Giving it all away, just to get rich.

Paul Kedrosky writes about the source of superior investment returns; which states that the key is to find the actionable investments where you disagree with the consensus. Certainty, say that gas prices will move in a direction different from the consensus estimate, is one thing but then what action do you take?

In my noodle this got mixed up with a model of group forming I’ve been meaning to write up. It’s from a paper that Karim passed along. In this model the group has a consensus model of the world, while it’s members have their personal models. Call these vectors in belief space. Over time the group’s model shifts, if you are optimistic about the wisdom of crowds it shifts toward the truth. The member models also shift toward the group’s model via socialization, indocrination, etc.

It’s fun to draw analogies between that model and some of the other models (1, 2, 3) of groups.

More interestingly though. One of the canonical dozen questions about open source is why members freely reveal: relinquishing ownership what are presumably valuable bits of knowledge to the commons. You can ask that same qustion in an investment context.

Let’s say you are confident that we are about to transition over Hubbard’s peak and the price of oil will sky rocket. Do you reveal this knowledge to others? To first order the investment answer is no. Instead you go find actionable investments (say long haul railroads on the upside and trucking companies on the downside) and then you just stand by and wait to get rich.

But investing is a funny thing. You get your prize when the consensus model comes into alignment with your investment. Predicting the movements of the consensus is what counts, that’s only somewhat aligned with accurate predictions about reality. When calculating when you’ll be able to cash out the question isn’t “when will I be proven correct” it’s “when will the crowd believe I’m correct.” The sooner that happens the better the investment oportunity.

Investments based on any number of certain events (peak oil, global warming, China’s currency, the US balance of trade, Iraq’s oil reserves, etc. etc.) are most highly leveraged just at the moment before the crowd begins to take them seriously.

For that reason you might freely reveal your more accurate model in the hope of accellerating the crowd’s phase transition out of it’s delusions.

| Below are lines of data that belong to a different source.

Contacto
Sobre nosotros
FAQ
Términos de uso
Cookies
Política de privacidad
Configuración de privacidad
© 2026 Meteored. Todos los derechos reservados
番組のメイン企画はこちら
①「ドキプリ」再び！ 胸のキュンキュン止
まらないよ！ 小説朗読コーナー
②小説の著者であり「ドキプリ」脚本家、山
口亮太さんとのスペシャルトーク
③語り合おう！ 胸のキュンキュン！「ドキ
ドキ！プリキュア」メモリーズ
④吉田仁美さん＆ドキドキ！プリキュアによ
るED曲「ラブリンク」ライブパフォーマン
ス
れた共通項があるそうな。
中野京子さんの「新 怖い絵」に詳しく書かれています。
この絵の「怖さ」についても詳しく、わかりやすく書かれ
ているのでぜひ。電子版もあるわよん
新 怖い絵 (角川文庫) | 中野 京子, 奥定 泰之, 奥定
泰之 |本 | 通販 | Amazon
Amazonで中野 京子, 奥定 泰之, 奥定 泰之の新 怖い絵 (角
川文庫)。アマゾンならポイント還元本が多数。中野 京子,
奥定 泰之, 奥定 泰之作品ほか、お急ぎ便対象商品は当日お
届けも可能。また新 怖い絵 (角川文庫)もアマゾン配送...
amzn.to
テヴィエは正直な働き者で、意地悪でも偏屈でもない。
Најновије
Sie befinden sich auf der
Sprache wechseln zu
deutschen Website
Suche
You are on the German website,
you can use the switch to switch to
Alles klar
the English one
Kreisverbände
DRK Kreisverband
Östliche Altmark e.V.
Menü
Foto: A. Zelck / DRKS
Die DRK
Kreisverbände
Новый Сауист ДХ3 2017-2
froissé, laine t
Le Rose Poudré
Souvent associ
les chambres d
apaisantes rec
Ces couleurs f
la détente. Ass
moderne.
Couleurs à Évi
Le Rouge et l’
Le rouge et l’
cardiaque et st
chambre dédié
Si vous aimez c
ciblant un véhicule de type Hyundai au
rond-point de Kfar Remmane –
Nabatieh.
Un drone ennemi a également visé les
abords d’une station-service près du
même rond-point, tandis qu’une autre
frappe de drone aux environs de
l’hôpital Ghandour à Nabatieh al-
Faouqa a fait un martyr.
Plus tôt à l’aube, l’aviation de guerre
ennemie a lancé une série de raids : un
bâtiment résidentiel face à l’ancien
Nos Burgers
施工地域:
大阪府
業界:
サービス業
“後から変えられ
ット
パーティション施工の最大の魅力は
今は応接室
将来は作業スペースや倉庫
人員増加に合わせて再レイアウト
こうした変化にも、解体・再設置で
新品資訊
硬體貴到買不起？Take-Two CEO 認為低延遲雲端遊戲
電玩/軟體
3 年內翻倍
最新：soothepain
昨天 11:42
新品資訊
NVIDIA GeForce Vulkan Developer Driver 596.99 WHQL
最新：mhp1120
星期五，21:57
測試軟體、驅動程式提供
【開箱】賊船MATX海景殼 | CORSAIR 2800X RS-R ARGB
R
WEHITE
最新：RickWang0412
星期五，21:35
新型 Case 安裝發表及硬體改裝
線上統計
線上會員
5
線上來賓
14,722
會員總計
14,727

One driver of free revealing can be an entirely selfish attempt to increase the net present value of your investments.

1 thought on “Giving it all away, just to get rich.

  1. Tim O'Reilly

    Great insight. Over the years, I’ve made this a conscious part of my publishing and marketing strategy. Back in the early 90s, when we were a largely unknown publisher of specialty Unix books, I did a bibliography of all the best Unix books from all publishers, including my competitors, with the argument that retailers ought to be paying attention to this market, and that if we did, we’d get our fair share of the upside. When we published The Whole Internet User’s Guide and Catalog in 1992, we started a huge PR campaign about the internet and the web, not about the book, because we figured that people would discover the book. Similarly, in 1997/1998, I began open source activism, in part because I figured that raising the profile of the software would also increase the market for my books. (That being said, changing people’s minds becomes addictive, and I’ve spent a lot of time on activism in areas where I have very little product, just a conviction that the area or idea is or will be important.)